▶ **WORK INSTRUCTION**
Give again, character for character, the lines that lie between the first line of the material and the line with "X160611905Y-101159523D01*", inclusive. Omit pictures.

▶ **SOURCE MATERIAL**
◇ ◇ ◇ ◇ ◇
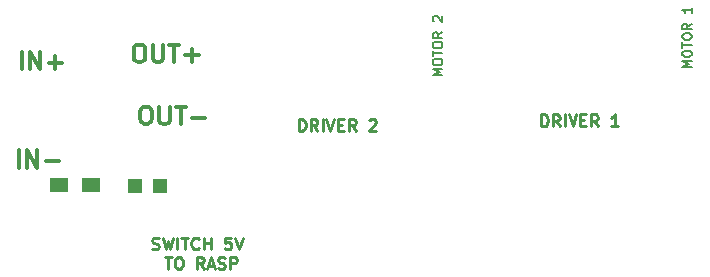
<source format=gbr>
G04 #@! TF.FileFunction,Paste,Top*
%FSLAX46Y46*%
G04 Gerber Fmt 4.6, Leading zero omitted, Abs format (unit mm)*
G04 Created by KiCad (PCBNEW 4.0.2+dfsg1-stable) date ថ្ងៃ​ព្រហស្បតិ៍ ថ្ងៃ 15 ខែ មិនា ឆ្នាំ  2018, 14 ម៉ោង m នាទី 13 វិនាទី​*
%MOMM*%
G01*
G04 APERTURE LIST*
%ADD10C,0.100000*%
%ADD11C,0.200000*%
%ADD12C,0.250000*%
%ADD13C,0.300000*%
%ADD14R,1.198880X1.198880*%
%ADD15R,1.500000X1.300000*%
G04 APERTURE END LIST*
D10*
D11*
X161411905Y-105845238D02*
X160611905Y-105845238D01*
X161183333Y-105578571D01*
X160611905Y-105311904D01*
X161411905Y-105311904D01*
X160611905Y-104778571D02*
X160611905Y-104626190D01*
X160650000Y-104549999D01*
X160726190Y-104473809D01*
X160878571Y-104435714D01*
X161145238Y-104435714D01*
X161297619Y-104473809D01*
X161373810Y-104549999D01*
X161411905Y-104626190D01*
X161411905Y-104778571D01*
X161373810Y-104854761D01*
X161297619Y-104930952D01*
X161145238Y-104969047D01*
X160878571Y-104969047D01*
X160726190Y-104930952D01*
X160650000Y-104854761D01*
X160611905Y-104778571D01*
X160611905Y-104207143D02*
X160611905Y-103750000D01*
X161411905Y-103978571D02*
X160611905Y-103978571D01*
X160611905Y-103330952D02*
X160611905Y-103178571D01*
X160650000Y-103102380D01*
X160726190Y-103026190D01*
X160878571Y-102988095D01*
X161145238Y-102988095D01*
X161297619Y-103026190D01*
X161373810Y-103102380D01*
X161411905Y-103178571D01*
X161411905Y-103330952D01*
X161373810Y-103407142D01*
X161297619Y-103483333D01*
X161145238Y-103521428D01*
X160878571Y-103521428D01*
X160726190Y-103483333D01*
X160650000Y-103407142D01*
X160611905Y-103330952D01*
X161411905Y-102188095D02*
X161030952Y-102454762D01*
X161411905Y-102645238D02*
X160611905Y-102645238D01*
X160611905Y-102340476D01*
X160650000Y-102264285D01*
X160688095Y-102226190D01*
X160764286Y-102188095D01*
X160878571Y-102188095D01*
X160954762Y-102226190D01*
X160992857Y-102264285D01*
X161030952Y-102340476D01*
X161030952Y-102645238D01*
X160688095Y-101273809D02*
X160650000Y-101235714D01*
X160611905Y-101159523D01*
X160611905Y-100969047D01*
X160650000Y-100892857D01*
X160688095Y-100854761D01*
X160764286Y-100816666D01*
X160840476Y-100816666D01*
X160954762Y-100854761D01*
X161411905Y-101311904D01*
X161411905Y-100816666D01*
X182521905Y-105145238D02*
X181721905Y-105145238D01*
X182293333Y-104878571D01*
X181721905Y-104611904D01*
X182521905Y-104611904D01*
X181721905Y-104078571D02*
X181721905Y-103926190D01*
X181760000Y-103849999D01*
X181836190Y-103773809D01*
X181988571Y-103735714D01*
X182255238Y-103735714D01*
X182407619Y-103773809D01*
X182483810Y-103849999D01*
X182521905Y-103926190D01*
X182521905Y-104078571D01*
X182483810Y-104154761D01*
X182407619Y-104230952D01*
X182255238Y-104269047D01*
X181988571Y-104269047D01*
X181836190Y-104230952D01*
X181760000Y-104154761D01*
X181721905Y-104078571D01*
X181721905Y-103507143D02*
X181721905Y-103050000D01*
X182521905Y-103278571D02*
X181721905Y-103278571D01*
X181721905Y-102630952D02*
X181721905Y-102478571D01*
X181760000Y-102402380D01*
X181836190Y-102326190D01*
X181988571Y-102288095D01*
X182255238Y-102288095D01*
X182407619Y-102326190D01*
X182483810Y-102402380D01*
X182521905Y-102478571D01*
X182521905Y-102630952D01*
X182483810Y-102707142D01*
X182407619Y-102783333D01*
X182255238Y-102821428D01*
X181988571Y-102821428D01*
X181836190Y-102783333D01*
X181760000Y-102707142D01*
X181721905Y-102630952D01*
X182521905Y-101488095D02*
X182140952Y-101754762D01*
X182521905Y-101945238D02*
X181721905Y-101945238D01*
X181721905Y-101640476D01*
X181760000Y-101564285D01*
X181798095Y-101526190D01*
X181874286Y-101488095D01*
X181988571Y-101488095D01*
X182064762Y-101526190D01*
X182102857Y-101564285D01*
X182140952Y-101640476D01*
X182140952Y-101945238D01*
X182521905Y-100116666D02*
X182521905Y-100573809D01*
X182521905Y-100345238D02*
X181721905Y-100345238D01*
X181836190Y-100421428D01*
X181912381Y-100497619D01*
X181950476Y-100573809D01*
D12*
X169761905Y-110152381D02*
X169761905Y-109152381D01*
X170000000Y-109152381D01*
X170142858Y-109200000D01*
X170238096Y-109295238D01*
X170285715Y-109390476D01*
X170333334Y-109580952D01*
X170333334Y-109723810D01*
X170285715Y-109914286D01*
X170238096Y-110009524D01*
X170142858Y-110104762D01*
X170000000Y-110152381D01*
X169761905Y-110152381D01*
X171333334Y-110152381D02*
X171000000Y-109676190D01*
X170761905Y-110152381D02*
X170761905Y-109152381D01*
X171142858Y-109152381D01*
X171238096Y-109200000D01*
X171285715Y-109247619D01*
X171333334Y-109342857D01*
X171333334Y-109485714D01*
X171285715Y-109580952D01*
X171238096Y-109628571D01*
X171142858Y-109676190D01*
X170761905Y-109676190D01*
X171761905Y-110152381D02*
X171761905Y-109152381D01*
X172095238Y-109152381D02*
X172428571Y-110152381D01*
X172761905Y-109152381D01*
X173095238Y-109628571D02*
X173428572Y-109628571D01*
X173571429Y-110152381D02*
X173095238Y-110152381D01*
X173095238Y-109152381D01*
X173571429Y-109152381D01*
X174571429Y-110152381D02*
X174238095Y-109676190D01*
X174000000Y-110152381D02*
X174000000Y-109152381D01*
X174380953Y-109152381D01*
X174476191Y-109200000D01*
X174523810Y-109247619D01*
X174571429Y-109342857D01*
X174571429Y-109485714D01*
X174523810Y-109580952D01*
X174476191Y-109628571D01*
X174380953Y-109676190D01*
X174000000Y-109676190D01*
X176285715Y-110152381D02*
X175714286Y-110152381D01*
X176000000Y-110152381D02*
X176000000Y-109152381D01*
X175904762Y-109295238D01*
X175809524Y-109390476D01*
X175714286Y-109438095D01*
X149261905Y-110552381D02*
X149261905Y-109552381D01*
X149500000Y-109552381D01*
X149642858Y-109600000D01*
X149738096Y-109695238D01*
X149785715Y-109790476D01*
X149833334Y-109980952D01*
X149833334Y-110123810D01*
X149785715Y-110314286D01*
X149738096Y-110409524D01*
X149642858Y-110504762D01*
X149500000Y-110552381D01*
X149261905Y-110552381D01*
X150833334Y-110552381D02*
X150500000Y-110076190D01*
X150261905Y-110552381D02*
X150261905Y-109552381D01*
X150642858Y-109552381D01*
X150738096Y-109600000D01*
X150785715Y-109647619D01*
X150833334Y-109742857D01*
X150833334Y-109885714D01*
X150785715Y-109980952D01*
X150738096Y-110028571D01*
X150642858Y-110076190D01*
X150261905Y-110076190D01*
X151261905Y-110552381D02*
X151261905Y-109552381D01*
X151595238Y-109552381D02*
X151928571Y-110552381D01*
X152261905Y-109552381D01*
X152595238Y-110028571D02*
X152928572Y-110028571D01*
X153071429Y-110552381D02*
X152595238Y-110552381D01*
X152595238Y-109552381D01*
X153071429Y-109552381D01*
X154071429Y-110552381D02*
X153738095Y-110076190D01*
X153500000Y-110552381D02*
X153500000Y-109552381D01*
X153880953Y-109552381D01*
X153976191Y-109600000D01*
X154023810Y-109647619D01*
X154071429Y-109742857D01*
X154071429Y-109885714D01*
X154023810Y-109980952D01*
X153976191Y-110028571D01*
X153880953Y-110076190D01*
X153500000Y-110076190D01*
X155214286Y-109647619D02*
X155261905Y-109600000D01*
X155357143Y-109552381D01*
X155595239Y-109552381D01*
X155690477Y-109600000D01*
X155738096Y-109647619D01*
X155785715Y-109742857D01*
X155785715Y-109838095D01*
X155738096Y-109980952D01*
X155166667Y-110552381D01*
X155785715Y-110552381D01*
D13*
X136171428Y-108478571D02*
X136457142Y-108478571D01*
X136600000Y-108550000D01*
X136742857Y-108692857D01*
X136814285Y-108978571D01*
X136814285Y-109478571D01*
X136742857Y-109764286D01*
X136600000Y-109907143D01*
X136457142Y-109978571D01*
X136171428Y-109978571D01*
X136028571Y-109907143D01*
X135885714Y-109764286D01*
X135814285Y-109478571D01*
X135814285Y-108978571D01*
X135885714Y-108692857D01*
X136028571Y-108550000D01*
X136171428Y-108478571D01*
X137457143Y-108478571D02*
X137457143Y-109692857D01*
X137528571Y-109835714D01*
X137600000Y-109907143D01*
X137742857Y-109978571D01*
X138028571Y-109978571D01*
X138171429Y-109907143D01*
X138242857Y-109835714D01*
X138314286Y-109692857D01*
X138314286Y-108478571D01*
X138814286Y-108478571D02*
X139671429Y-108478571D01*
X139242858Y-109978571D02*
X139242858Y-108478571D01*
X140171429Y-109407143D02*
X141314286Y-109407143D01*
X135621428Y-103228571D02*
X135907142Y-103228571D01*
X136050000Y-103300000D01*
X136192857Y-103442857D01*
X136264285Y-103728571D01*
X136264285Y-104228571D01*
X136192857Y-104514286D01*
X136050000Y-104657143D01*
X135907142Y-104728571D01*
X135621428Y-104728571D01*
X135478571Y-104657143D01*
X135335714Y-104514286D01*
X135264285Y-104228571D01*
X135264285Y-103728571D01*
X135335714Y-103442857D01*
X135478571Y-103300000D01*
X135621428Y-103228571D01*
X136907143Y-103228571D02*
X136907143Y-104442857D01*
X136978571Y-104585714D01*
X137050000Y-104657143D01*
X137192857Y-104728571D01*
X137478571Y-104728571D01*
X137621429Y-104657143D01*
X137692857Y-104585714D01*
X137764286Y-104442857D01*
X137764286Y-103228571D01*
X138264286Y-103228571D02*
X139121429Y-103228571D01*
X138692858Y-104728571D02*
X138692858Y-103228571D01*
X139621429Y-104157143D02*
X140764286Y-104157143D01*
X140192857Y-104728571D02*
X140192857Y-103585714D01*
D12*
X136833333Y-120529762D02*
X136976190Y-120577381D01*
X137214286Y-120577381D01*
X137309524Y-120529762D01*
X137357143Y-120482143D01*
X137404762Y-120386905D01*
X137404762Y-120291667D01*
X137357143Y-120196429D01*
X137309524Y-120148810D01*
X137214286Y-120101190D01*
X137023809Y-120053571D01*
X136928571Y-120005952D01*
X136880952Y-119958333D01*
X136833333Y-119863095D01*
X136833333Y-119767857D01*
X136880952Y-119672619D01*
X136928571Y-119625000D01*
X137023809Y-119577381D01*
X137261905Y-119577381D01*
X137404762Y-119625000D01*
X137738095Y-119577381D02*
X137976190Y-120577381D01*
X138166667Y-119863095D01*
X138357143Y-120577381D01*
X138595238Y-119577381D01*
X138976190Y-120577381D02*
X138976190Y-119577381D01*
X139309523Y-119577381D02*
X139880952Y-119577381D01*
X139595237Y-120577381D02*
X139595237Y-119577381D01*
X140785714Y-120482143D02*
X140738095Y-120529762D01*
X140595238Y-120577381D01*
X140500000Y-120577381D01*
X140357142Y-120529762D01*
X140261904Y-120434524D01*
X140214285Y-120339286D01*
X140166666Y-120148810D01*
X140166666Y-120005952D01*
X140214285Y-119815476D01*
X140261904Y-119720238D01*
X140357142Y-119625000D01*
X140500000Y-119577381D01*
X140595238Y-119577381D01*
X140738095Y-119625000D01*
X140785714Y-119672619D01*
X141214285Y-120577381D02*
X141214285Y-119577381D01*
X141214285Y-120053571D02*
X141785714Y-120053571D01*
X141785714Y-120577381D02*
X141785714Y-119577381D01*
X143500000Y-119577381D02*
X143023809Y-119577381D01*
X142976190Y-120053571D01*
X143023809Y-120005952D01*
X143119047Y-119958333D01*
X143357143Y-119958333D01*
X143452381Y-120005952D01*
X143500000Y-120053571D01*
X143547619Y-120148810D01*
X143547619Y-120386905D01*
X143500000Y-120482143D01*
X143452381Y-120529762D01*
X143357143Y-120577381D01*
X143119047Y-120577381D01*
X143023809Y-120529762D01*
X142976190Y-120482143D01*
X143833333Y-119577381D02*
X144166666Y-120577381D01*
X144500000Y-119577381D01*
X137904762Y-121227381D02*
X138476191Y-121227381D01*
X138190476Y-122227381D02*
X138190476Y-121227381D01*
X139000000Y-121227381D02*
X139190477Y-121227381D01*
X139285715Y-121275000D01*
X139380953Y-121370238D01*
X139428572Y-121560714D01*
X139428572Y-121894048D01*
X139380953Y-122084524D01*
X139285715Y-122179762D01*
X139190477Y-122227381D01*
X139000000Y-122227381D01*
X138904762Y-122179762D01*
X138809524Y-122084524D01*
X138761905Y-121894048D01*
X138761905Y-121560714D01*
X138809524Y-121370238D01*
X138904762Y-121275000D01*
X139000000Y-121227381D01*
X141190477Y-122227381D02*
X140857143Y-121751190D01*
X140619048Y-122227381D02*
X140619048Y-121227381D01*
X141000001Y-121227381D01*
X141095239Y-121275000D01*
X141142858Y-121322619D01*
X141190477Y-121417857D01*
X141190477Y-121560714D01*
X141142858Y-121655952D01*
X141095239Y-121703571D01*
X141000001Y-121751190D01*
X140619048Y-121751190D01*
X141571429Y-121941667D02*
X142047620Y-121941667D01*
X141476191Y-122227381D02*
X141809524Y-121227381D01*
X142142858Y-122227381D01*
X142428572Y-122179762D02*
X142571429Y-122227381D01*
X142809525Y-122227381D01*
X142904763Y-122179762D01*
X142952382Y-122132143D01*
X143000001Y-122036905D01*
X143000001Y-121941667D01*
X142952382Y-121846429D01*
X142904763Y-121798810D01*
X142809525Y-121751190D01*
X142619048Y-121703571D01*
X142523810Y-121655952D01*
X142476191Y-121608333D01*
X142428572Y-121513095D01*
X142428572Y-121417857D01*
X142476191Y-121322619D01*
X142523810Y-121275000D01*
X142619048Y-121227381D01*
X142857144Y-121227381D01*
X143000001Y-121275000D01*
X143428572Y-122227381D02*
X143428572Y-121227381D01*
X143809525Y-121227381D01*
X143904763Y-121275000D01*
X143952382Y-121322619D01*
X144000001Y-121417857D01*
X144000001Y-121560714D01*
X143952382Y-121655952D01*
X143904763Y-121703571D01*
X143809525Y-121751190D01*
X143428572Y-121751190D01*
D13*
X125535714Y-113678571D02*
X125535714Y-112178571D01*
X126250000Y-113678571D02*
X126250000Y-112178571D01*
X127107143Y-113678571D01*
X127107143Y-112178571D01*
X127821429Y-113107143D02*
X128964286Y-113107143D01*
X125785714Y-105328571D02*
X125785714Y-103828571D01*
X126500000Y-105328571D02*
X126500000Y-103828571D01*
X127357143Y-105328571D01*
X127357143Y-103828571D01*
X128071429Y-104757143D02*
X129214286Y-104757143D01*
X128642857Y-105328571D02*
X128642857Y-104185714D01*
D14*
X137478040Y-115190000D03*
X135380000Y-115190000D03*
D15*
X128920000Y-115140000D03*
X131620000Y-115140000D03*
M02*

</source>
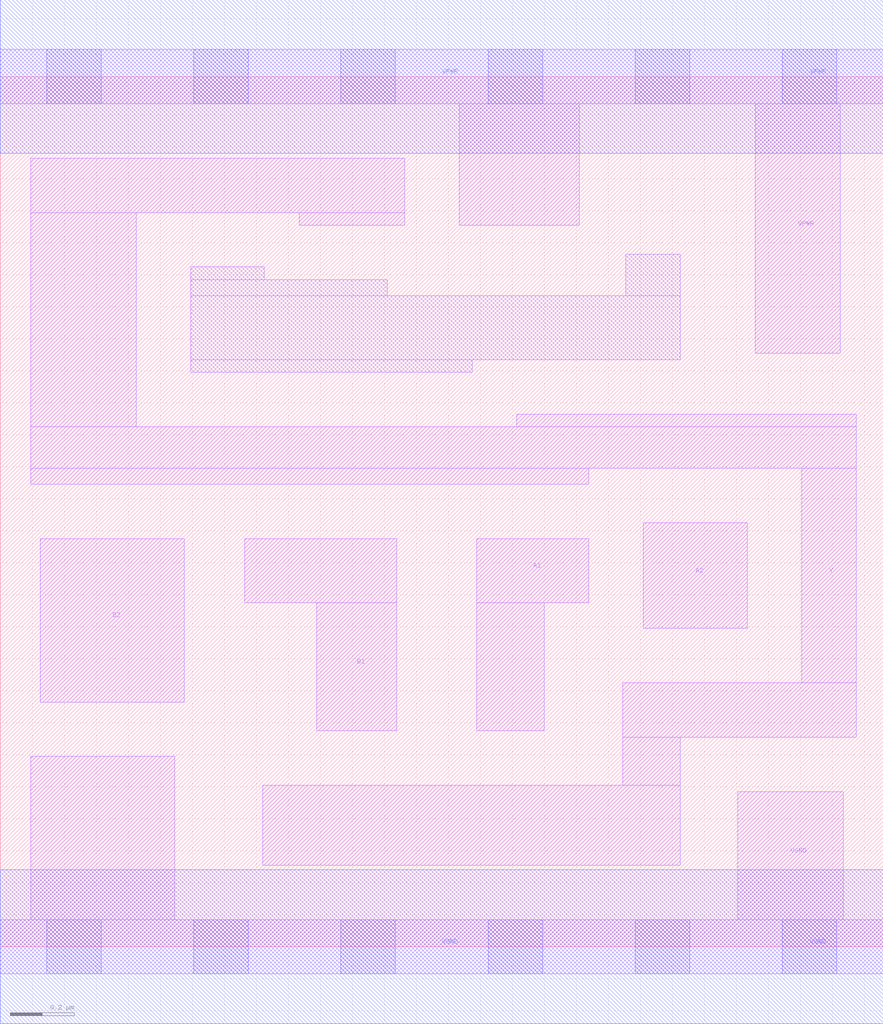
<source format=lef>
# Copyright 2020 The SkyWater PDK Authors
#
# Licensed under the Apache License, Version 2.0 (the "License");
# you may not use this file except in compliance with the License.
# You may obtain a copy of the License at
#
#     https://www.apache.org/licenses/LICENSE-2.0
#
# Unless required by applicable law or agreed to in writing, software
# distributed under the License is distributed on an "AS IS" BASIS,
# WITHOUT WARRANTIES OR CONDITIONS OF ANY KIND, either express or implied.
# See the License for the specific language governing permissions and
# limitations under the License.
#
# SPDX-License-Identifier: Apache-2.0

VERSION 5.7 ;
  NAMESCASESENSITIVE ON ;
  NOWIREEXTENSIONATPIN ON ;
  DIVIDERCHAR "/" ;
  BUSBITCHARS "[]" ;
UNITS
  DATABASE MICRONS 200 ;
END UNITS
MACRO sky130_fd_sc_hd__a22oi_1
  CLASS CORE ;
  SOURCE USER ;
  FOREIGN sky130_fd_sc_hd__a22oi_1 ;
  ORIGIN  0.000000  0.000000 ;
  SIZE  2.760000 BY  2.720000 ;
  SYMMETRY X Y R90 ;
  SITE unithd ;
  PIN A1
    ANTENNAGATEAREA  0.247500 ;
    DIRECTION INPUT ;
    USE SIGNAL ;
    PORT
      LAYER li1 ;
        RECT 1.490000 0.675000 1.700000 1.075000 ;
        RECT 1.490000 1.075000 1.840000 1.275000 ;
    END
  END A1
  PIN A2
    ANTENNAGATEAREA  0.247500 ;
    DIRECTION INPUT ;
    USE SIGNAL ;
    PORT
      LAYER li1 ;
        RECT 2.010000 0.995000 2.335000 1.325000 ;
    END
  END A2
  PIN B1
    ANTENNAGATEAREA  0.247500 ;
    DIRECTION INPUT ;
    USE SIGNAL ;
    PORT
      LAYER li1 ;
        RECT 0.765000 1.075000 1.240000 1.275000 ;
        RECT 0.990000 0.675000 1.240000 1.075000 ;
    END
  END B1
  PIN B2
    ANTENNAGATEAREA  0.247500 ;
    DIRECTION INPUT ;
    USE SIGNAL ;
    PORT
      LAYER li1 ;
        RECT 0.125000 0.765000 0.575000 1.275000 ;
    END
  END B2
  PIN Y
    ANTENNADIFFAREA  0.858000 ;
    DIRECTION OUTPUT ;
    USE SIGNAL ;
    PORT
      LAYER li1 ;
        RECT 0.095000 1.445000 1.840000 1.495000 ;
        RECT 0.095000 1.495000 2.675000 1.625000 ;
        RECT 0.095000 1.625000 0.425000 2.295000 ;
        RECT 0.095000 2.295000 1.265000 2.465000 ;
        RECT 0.820000 0.255000 2.125000 0.505000 ;
        RECT 0.935000 2.255000 1.265000 2.295000 ;
        RECT 1.615000 1.625000 2.675000 1.665000 ;
        RECT 1.945000 0.505000 2.125000 0.655000 ;
        RECT 1.945000 0.655000 2.675000 0.825000 ;
        RECT 2.505000 0.825000 2.675000 1.495000 ;
    END
  END Y
  PIN VGND
    DIRECTION INOUT ;
    SHAPE ABUTMENT ;
    USE GROUND ;
    PORT
      LAYER li1 ;
        RECT 0.000000 -0.085000 2.760000 0.085000 ;
        RECT 0.095000  0.085000 0.545000 0.595000 ;
        RECT 2.305000  0.085000 2.635000 0.485000 ;
      LAYER mcon ;
        RECT 0.145000 -0.085000 0.315000 0.085000 ;
        RECT 0.605000 -0.085000 0.775000 0.085000 ;
        RECT 1.065000 -0.085000 1.235000 0.085000 ;
        RECT 1.525000 -0.085000 1.695000 0.085000 ;
        RECT 1.985000 -0.085000 2.155000 0.085000 ;
        RECT 2.445000 -0.085000 2.615000 0.085000 ;
      LAYER met1 ;
        RECT 0.000000 -0.240000 2.760000 0.240000 ;
    END
  END VGND
  PIN VPWR
    DIRECTION INOUT ;
    SHAPE ABUTMENT ;
    USE POWER ;
    PORT
      LAYER li1 ;
        RECT 0.000000 2.635000 2.760000 2.805000 ;
        RECT 1.435000 2.255000 1.810000 2.635000 ;
        RECT 2.360000 1.855000 2.625000 2.635000 ;
      LAYER mcon ;
        RECT 0.145000 2.635000 0.315000 2.805000 ;
        RECT 0.605000 2.635000 0.775000 2.805000 ;
        RECT 1.065000 2.635000 1.235000 2.805000 ;
        RECT 1.525000 2.635000 1.695000 2.805000 ;
        RECT 1.985000 2.635000 2.155000 2.805000 ;
        RECT 2.445000 2.635000 2.615000 2.805000 ;
      LAYER met1 ;
        RECT 0.000000 2.480000 2.760000 2.960000 ;
    END
  END VPWR
  OBS
    LAYER li1 ;
      RECT 0.595000 1.795000 1.475000 1.835000 ;
      RECT 0.595000 1.835000 2.125000 2.035000 ;
      RECT 0.595000 2.035000 1.210000 2.085000 ;
      RECT 0.595000 2.085000 0.825000 2.125000 ;
      RECT 1.955000 2.035000 2.125000 2.165000 ;
  END
END sky130_fd_sc_hd__a22oi_1
END LIBRARY

</source>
◇ ◇ ◇ ◇ ◇
▶ **SOLUTION TO THIS EXERCISE**
<source format=gbr>
G04 #@! TF.FileFunction,Paste,Top*
%FSLAX46Y46*%
G04 Gerber Fmt 4.6, Leading zero omitted, Abs format (unit mm)*
G04 Created by KiCad (PCBNEW 4.0.2+dfsg1-stable) date ថ្ងៃ​ព្រហស្បតិ៍ ថ្ងៃ 15 ខែ មិនា ឆ្នាំ  2018, 14 ម៉ោង m នាទី 13 វិនាទី​*
%MOMM*%
G01*
G04 APERTURE LIST*
%ADD10C,0.100000*%
%ADD11C,0.200000*%
%ADD12C,0.250000*%
%ADD13C,0.300000*%
%ADD14R,1.198880X1.198880*%
%ADD15R,1.500000X1.300000*%
G04 APERTURE END LIST*
D10*
D11*
X161411905Y-105845238D02*
X160611905Y-105845238D01*
X161183333Y-105578571D01*
X160611905Y-105311904D01*
X161411905Y-105311904D01*
X160611905Y-104778571D02*
X160611905Y-104626190D01*
X160650000Y-104549999D01*
X160726190Y-104473809D01*
X160878571Y-104435714D01*
X161145238Y-104435714D01*
X161297619Y-104473809D01*
X161373810Y-104549999D01*
X161411905Y-104626190D01*
X161411905Y-104778571D01*
X161373810Y-104854761D01*
X161297619Y-104930952D01*
X161145238Y-104969047D01*
X160878571Y-104969047D01*
X160726190Y-104930952D01*
X160650000Y-104854761D01*
X160611905Y-104778571D01*
X160611905Y-104207143D02*
X160611905Y-103750000D01*
X161411905Y-103978571D02*
X160611905Y-103978571D01*
X160611905Y-103330952D02*
X160611905Y-103178571D01*
X160650000Y-103102380D01*
X160726190Y-103026190D01*
X160878571Y-102988095D01*
X161145238Y-102988095D01*
X161297619Y-103026190D01*
X161373810Y-103102380D01*
X161411905Y-103178571D01*
X161411905Y-103330952D01*
X161373810Y-103407142D01*
X161297619Y-103483333D01*
X161145238Y-103521428D01*
X160878571Y-103521428D01*
X160726190Y-103483333D01*
X160650000Y-103407142D01*
X160611905Y-103330952D01*
X161411905Y-102188095D02*
X161030952Y-102454762D01*
X161411905Y-102645238D02*
X160611905Y-102645238D01*
X160611905Y-102340476D01*
X160650000Y-102264285D01*
X160688095Y-102226190D01*
X160764286Y-102188095D01*
X160878571Y-102188095D01*
X160954762Y-102226190D01*
X160992857Y-102264285D01*
X161030952Y-102340476D01*
X161030952Y-102645238D01*
X160688095Y-101273809D02*
X160650000Y-101235714D01*
X160611905Y-101159523D01*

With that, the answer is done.